As the years have gone by it has dawned on me more and more what an experience that must have been for Mr. Gilmore, the only black teacher in an all-white school in an all-white suburban neighborhood. It was so easy for me, it could not have been easy for him. I feel bad that I never found out his story.
Update, January 2021: I’ve been meaning to update this story, but the update made me sad, so I have been avoiding it. I was finally able to find Mr. Gilmore’s obituary, published in February, 1993 in the San Jose Mercury News. It turns out that Donald Gilmore retired from teaching in 1992, then died early the next year at the age of 59. His musical passion was opera.
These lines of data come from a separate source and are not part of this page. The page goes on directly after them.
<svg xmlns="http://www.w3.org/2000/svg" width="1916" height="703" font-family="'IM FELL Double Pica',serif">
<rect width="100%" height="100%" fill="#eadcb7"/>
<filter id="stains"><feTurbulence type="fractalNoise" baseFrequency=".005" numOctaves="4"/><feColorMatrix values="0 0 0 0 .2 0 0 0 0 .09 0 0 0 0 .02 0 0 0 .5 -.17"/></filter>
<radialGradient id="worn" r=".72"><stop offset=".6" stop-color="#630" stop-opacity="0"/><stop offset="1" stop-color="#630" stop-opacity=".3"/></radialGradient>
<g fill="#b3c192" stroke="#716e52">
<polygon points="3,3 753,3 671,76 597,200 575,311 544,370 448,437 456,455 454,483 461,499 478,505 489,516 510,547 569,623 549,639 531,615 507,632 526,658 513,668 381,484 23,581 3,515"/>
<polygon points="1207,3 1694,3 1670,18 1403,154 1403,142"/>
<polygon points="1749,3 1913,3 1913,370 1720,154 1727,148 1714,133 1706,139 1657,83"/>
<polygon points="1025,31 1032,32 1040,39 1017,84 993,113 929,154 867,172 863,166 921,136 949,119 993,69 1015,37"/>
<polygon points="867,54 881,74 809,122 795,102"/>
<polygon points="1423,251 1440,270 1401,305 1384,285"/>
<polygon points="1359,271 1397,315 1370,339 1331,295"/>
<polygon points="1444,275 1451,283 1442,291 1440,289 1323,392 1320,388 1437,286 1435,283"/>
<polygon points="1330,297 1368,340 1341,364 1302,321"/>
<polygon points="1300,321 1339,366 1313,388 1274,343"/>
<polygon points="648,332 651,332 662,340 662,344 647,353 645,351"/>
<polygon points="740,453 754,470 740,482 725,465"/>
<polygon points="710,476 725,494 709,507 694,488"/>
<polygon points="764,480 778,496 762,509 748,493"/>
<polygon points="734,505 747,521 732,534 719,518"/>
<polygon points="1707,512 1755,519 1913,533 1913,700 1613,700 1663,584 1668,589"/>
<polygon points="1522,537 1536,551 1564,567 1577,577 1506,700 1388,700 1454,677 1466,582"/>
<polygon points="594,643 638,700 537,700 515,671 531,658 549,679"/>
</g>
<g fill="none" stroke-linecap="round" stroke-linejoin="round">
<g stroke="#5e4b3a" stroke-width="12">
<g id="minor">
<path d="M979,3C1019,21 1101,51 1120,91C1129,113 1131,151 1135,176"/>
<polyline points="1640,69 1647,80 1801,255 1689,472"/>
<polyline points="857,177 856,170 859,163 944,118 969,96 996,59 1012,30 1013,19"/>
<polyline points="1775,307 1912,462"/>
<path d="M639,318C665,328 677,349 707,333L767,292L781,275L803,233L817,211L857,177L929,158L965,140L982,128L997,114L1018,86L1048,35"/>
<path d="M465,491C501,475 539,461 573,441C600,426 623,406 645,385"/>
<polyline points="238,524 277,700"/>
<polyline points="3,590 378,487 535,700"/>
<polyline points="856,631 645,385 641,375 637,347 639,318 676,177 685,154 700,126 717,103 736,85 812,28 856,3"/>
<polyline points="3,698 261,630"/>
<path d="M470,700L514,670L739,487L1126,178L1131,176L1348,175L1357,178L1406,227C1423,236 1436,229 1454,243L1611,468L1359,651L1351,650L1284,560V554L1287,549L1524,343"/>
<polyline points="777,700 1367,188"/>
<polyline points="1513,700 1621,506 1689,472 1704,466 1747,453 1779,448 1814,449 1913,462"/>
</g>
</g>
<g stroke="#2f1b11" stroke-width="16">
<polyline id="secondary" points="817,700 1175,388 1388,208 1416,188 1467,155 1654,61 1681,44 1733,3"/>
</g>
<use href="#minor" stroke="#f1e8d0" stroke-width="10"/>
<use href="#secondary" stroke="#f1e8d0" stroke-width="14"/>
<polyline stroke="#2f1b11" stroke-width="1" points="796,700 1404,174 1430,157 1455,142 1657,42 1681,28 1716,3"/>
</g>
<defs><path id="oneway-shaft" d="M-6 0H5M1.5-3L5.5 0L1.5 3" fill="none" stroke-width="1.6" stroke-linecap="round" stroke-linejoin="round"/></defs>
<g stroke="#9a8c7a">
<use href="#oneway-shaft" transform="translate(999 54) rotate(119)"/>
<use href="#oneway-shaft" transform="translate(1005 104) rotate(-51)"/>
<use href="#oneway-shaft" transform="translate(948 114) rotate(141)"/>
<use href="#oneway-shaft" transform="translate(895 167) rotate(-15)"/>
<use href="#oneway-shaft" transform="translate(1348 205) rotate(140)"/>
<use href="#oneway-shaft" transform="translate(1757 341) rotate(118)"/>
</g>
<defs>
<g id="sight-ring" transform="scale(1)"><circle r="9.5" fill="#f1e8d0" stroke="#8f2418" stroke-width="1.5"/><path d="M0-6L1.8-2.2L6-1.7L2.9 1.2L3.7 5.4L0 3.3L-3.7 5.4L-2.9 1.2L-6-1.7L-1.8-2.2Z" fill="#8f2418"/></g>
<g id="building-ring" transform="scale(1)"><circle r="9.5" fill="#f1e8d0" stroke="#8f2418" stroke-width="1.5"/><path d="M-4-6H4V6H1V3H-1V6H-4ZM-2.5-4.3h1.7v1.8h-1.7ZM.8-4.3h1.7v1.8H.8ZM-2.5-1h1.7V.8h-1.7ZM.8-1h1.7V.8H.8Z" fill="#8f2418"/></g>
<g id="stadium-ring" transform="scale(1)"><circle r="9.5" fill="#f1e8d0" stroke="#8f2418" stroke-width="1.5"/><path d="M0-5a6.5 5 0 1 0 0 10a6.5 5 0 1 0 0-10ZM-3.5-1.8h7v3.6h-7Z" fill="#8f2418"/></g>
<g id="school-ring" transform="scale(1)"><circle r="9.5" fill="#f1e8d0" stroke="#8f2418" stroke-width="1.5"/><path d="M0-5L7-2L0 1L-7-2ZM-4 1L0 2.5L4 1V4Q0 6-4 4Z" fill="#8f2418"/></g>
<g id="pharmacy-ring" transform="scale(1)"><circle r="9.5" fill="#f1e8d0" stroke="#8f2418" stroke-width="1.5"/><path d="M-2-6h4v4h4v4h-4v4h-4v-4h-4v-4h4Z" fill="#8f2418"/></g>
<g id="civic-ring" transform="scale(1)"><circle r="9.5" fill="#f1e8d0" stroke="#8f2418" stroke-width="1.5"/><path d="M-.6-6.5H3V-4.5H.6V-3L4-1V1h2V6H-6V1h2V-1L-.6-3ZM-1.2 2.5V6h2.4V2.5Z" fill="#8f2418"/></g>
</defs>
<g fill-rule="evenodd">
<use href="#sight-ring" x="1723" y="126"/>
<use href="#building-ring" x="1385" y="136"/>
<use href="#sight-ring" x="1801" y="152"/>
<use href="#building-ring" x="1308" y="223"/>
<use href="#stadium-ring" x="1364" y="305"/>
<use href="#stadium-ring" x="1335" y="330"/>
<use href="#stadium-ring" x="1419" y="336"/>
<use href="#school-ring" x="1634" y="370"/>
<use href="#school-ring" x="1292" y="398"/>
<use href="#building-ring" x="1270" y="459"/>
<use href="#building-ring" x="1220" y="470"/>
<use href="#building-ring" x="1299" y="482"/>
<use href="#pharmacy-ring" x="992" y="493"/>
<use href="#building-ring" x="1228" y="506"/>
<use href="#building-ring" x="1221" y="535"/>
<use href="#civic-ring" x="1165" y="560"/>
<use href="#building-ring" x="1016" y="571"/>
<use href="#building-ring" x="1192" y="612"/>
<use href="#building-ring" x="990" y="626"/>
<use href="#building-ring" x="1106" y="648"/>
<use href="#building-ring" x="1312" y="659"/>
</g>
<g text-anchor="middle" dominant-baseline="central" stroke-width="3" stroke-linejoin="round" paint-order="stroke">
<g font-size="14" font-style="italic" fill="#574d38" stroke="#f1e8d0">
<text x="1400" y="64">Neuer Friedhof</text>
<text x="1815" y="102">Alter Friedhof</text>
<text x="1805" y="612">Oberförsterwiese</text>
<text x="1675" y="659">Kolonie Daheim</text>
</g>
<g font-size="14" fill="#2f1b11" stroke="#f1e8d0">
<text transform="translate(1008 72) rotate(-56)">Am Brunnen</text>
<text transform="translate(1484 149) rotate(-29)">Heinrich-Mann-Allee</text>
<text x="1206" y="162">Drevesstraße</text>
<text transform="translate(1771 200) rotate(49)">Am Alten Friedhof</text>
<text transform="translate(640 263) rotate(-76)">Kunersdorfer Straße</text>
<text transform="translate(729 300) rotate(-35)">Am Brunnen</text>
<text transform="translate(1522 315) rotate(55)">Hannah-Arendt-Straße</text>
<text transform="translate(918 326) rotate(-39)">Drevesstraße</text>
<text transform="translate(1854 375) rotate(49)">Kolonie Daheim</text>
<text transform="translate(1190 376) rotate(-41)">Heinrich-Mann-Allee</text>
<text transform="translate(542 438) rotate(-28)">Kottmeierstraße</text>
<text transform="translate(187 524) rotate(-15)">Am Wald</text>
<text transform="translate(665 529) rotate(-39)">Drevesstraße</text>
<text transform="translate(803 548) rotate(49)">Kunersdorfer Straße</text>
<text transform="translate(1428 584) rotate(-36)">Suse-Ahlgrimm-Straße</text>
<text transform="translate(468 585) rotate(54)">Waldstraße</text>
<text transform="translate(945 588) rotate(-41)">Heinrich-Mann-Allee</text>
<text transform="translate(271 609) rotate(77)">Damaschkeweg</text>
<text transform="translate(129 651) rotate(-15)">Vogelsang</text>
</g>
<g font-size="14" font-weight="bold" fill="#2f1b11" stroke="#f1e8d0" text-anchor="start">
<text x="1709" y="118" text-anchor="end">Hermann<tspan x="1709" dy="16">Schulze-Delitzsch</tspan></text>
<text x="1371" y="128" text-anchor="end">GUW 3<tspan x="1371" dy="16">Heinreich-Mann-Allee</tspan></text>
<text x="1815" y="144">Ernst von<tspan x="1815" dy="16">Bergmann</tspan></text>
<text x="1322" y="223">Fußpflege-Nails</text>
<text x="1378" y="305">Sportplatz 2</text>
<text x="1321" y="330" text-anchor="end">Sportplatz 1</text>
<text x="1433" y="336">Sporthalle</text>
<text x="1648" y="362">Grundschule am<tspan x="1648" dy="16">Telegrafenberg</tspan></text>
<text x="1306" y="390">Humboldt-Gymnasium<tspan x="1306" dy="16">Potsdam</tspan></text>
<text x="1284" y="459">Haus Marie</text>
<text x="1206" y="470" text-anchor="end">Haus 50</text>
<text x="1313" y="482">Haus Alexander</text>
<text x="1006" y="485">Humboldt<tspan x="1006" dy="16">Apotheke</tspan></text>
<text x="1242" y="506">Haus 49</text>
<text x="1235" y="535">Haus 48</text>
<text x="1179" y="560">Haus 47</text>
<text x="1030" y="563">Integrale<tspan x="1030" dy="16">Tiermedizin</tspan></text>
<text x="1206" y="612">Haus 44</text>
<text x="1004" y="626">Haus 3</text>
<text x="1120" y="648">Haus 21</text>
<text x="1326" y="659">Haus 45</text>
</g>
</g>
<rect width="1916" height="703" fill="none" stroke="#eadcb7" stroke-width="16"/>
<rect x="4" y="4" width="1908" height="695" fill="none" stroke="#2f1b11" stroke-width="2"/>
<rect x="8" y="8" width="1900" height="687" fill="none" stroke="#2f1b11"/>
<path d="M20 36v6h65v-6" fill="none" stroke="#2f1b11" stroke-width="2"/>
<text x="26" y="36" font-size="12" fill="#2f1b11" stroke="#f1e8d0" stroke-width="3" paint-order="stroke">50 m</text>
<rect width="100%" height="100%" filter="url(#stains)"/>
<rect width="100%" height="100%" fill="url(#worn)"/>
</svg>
He spoke four languages in addition to English; Spanish, French, Italian and German. Toward the end of his career he mostly taught Spanish. He never married, and had no children.
Here are some details from Donald Gilmore’s obituary that fill in more of a picture of the man than my childhood memories can:
- For three decades, Mr. Gilmore kept season tickets for the San Francisco Opera. Later he became a fan of San Jose Opera.
- He was an old-fashioned gentleman. For dinner, he always had a flower, a bottle of wine.
- His tape collection was enormous and it wasn’t just audio in opera, but also video, including every Star Trek program produced.
- When Mr. Gilmore’s tape collection was offered for sale, a prospective buyer said, “I would have loved to meet the man who bought all this.”
- Donald Gilmore was fond of saying, “If you can define it, you can measure it. If you can measure it, you can teach it.”
His obituary also mentions that memorial donations could be given to an organization known as the ARIS Project. A little research found that the A.R.I.S. stood for AIDS Reseach, Information, and Services. His cause of death at 59 was listed as a form of pneumonia, but I would guess that it was likely brought on by AIDS.
Mr. Gilmore the teacher was a gift that I didn’t know how to appreciate at the time. I wish I could have known Donald Gilmore the man.